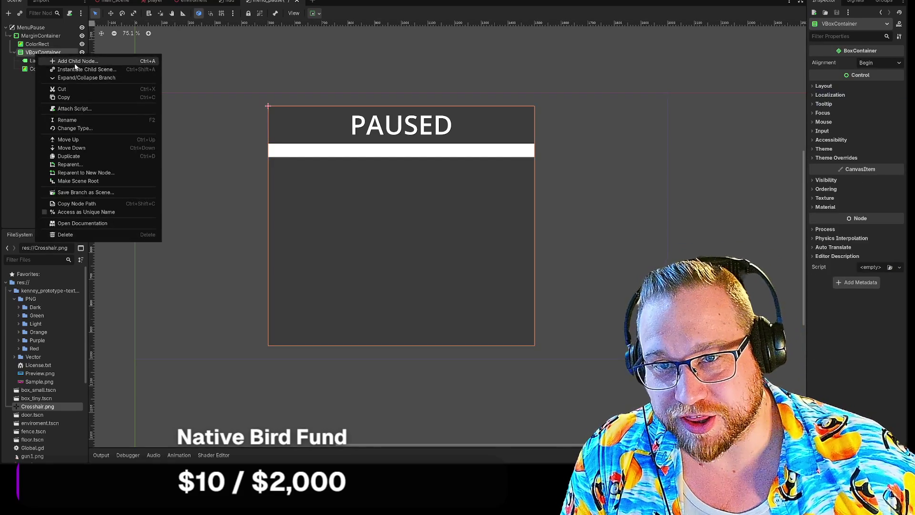
Add an HBoxContainer as a child of the VBoxContainer
left_click(48, 61)
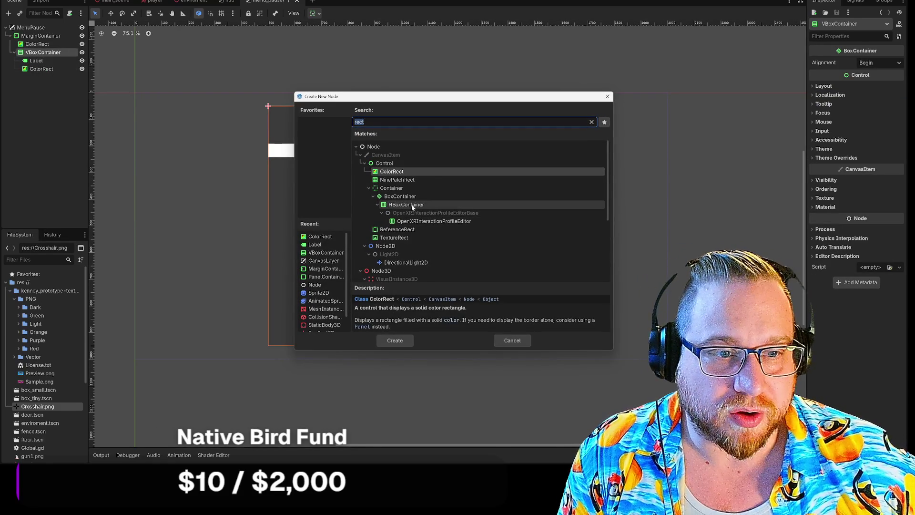
left_click(415, 207)
left_click(395, 340)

* _Assigned task_: Return the full listing above verbatim, please, but without its images.

* _Solution for this exercise_:
Add an HBoxContainer as a child of the VBoxContainer
left_click(48, 61)
left_click(415, 207)
left_click(395, 340)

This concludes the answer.